ISIS borrowed its overseas operations from the well-documented practices of Western secret services. They place bombs in airplanes and other public venues while arranging the assassination of overseas officials. While ISIS does not have the global resources and complex organizational reach of the multiple intelligence and military structures of the West, it excels with its cadre of followers willing and able to engage in suicide missions – something only a few of their Western terrorist counterparts have been willing to pursue.

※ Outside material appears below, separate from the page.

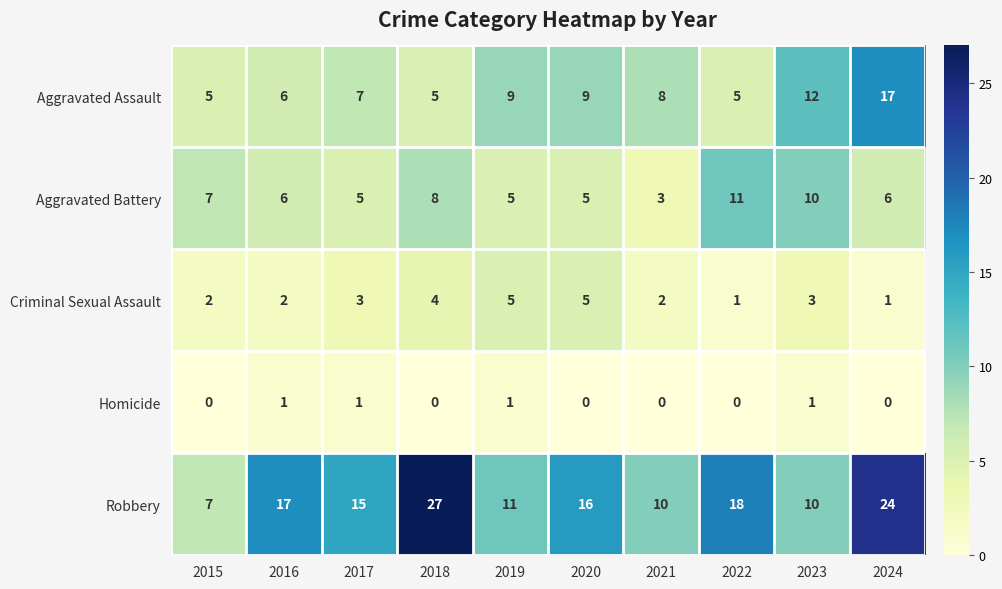

Which series has the largest total across all categories?

Robbery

The worldwide war between ISIS and the major powers is likely to continue far beyond territorial victories and losses. The only hope of defeating ISIS lies in Western civilians successfully forcing their governments, namely the US and NATO, to end their invasions, occupations and withdraw from the Middle East.
Without Western armies of occupation and detested client regimes, ISIS could no longer claim to defend national and Islamic ideology. ISIS, in essence a foreign ideology, would face popular liberation armies, which draw their strength from the people’s commitments and beliefs in their historic nations, including secular and religious defenders of democratic rights and socialist values.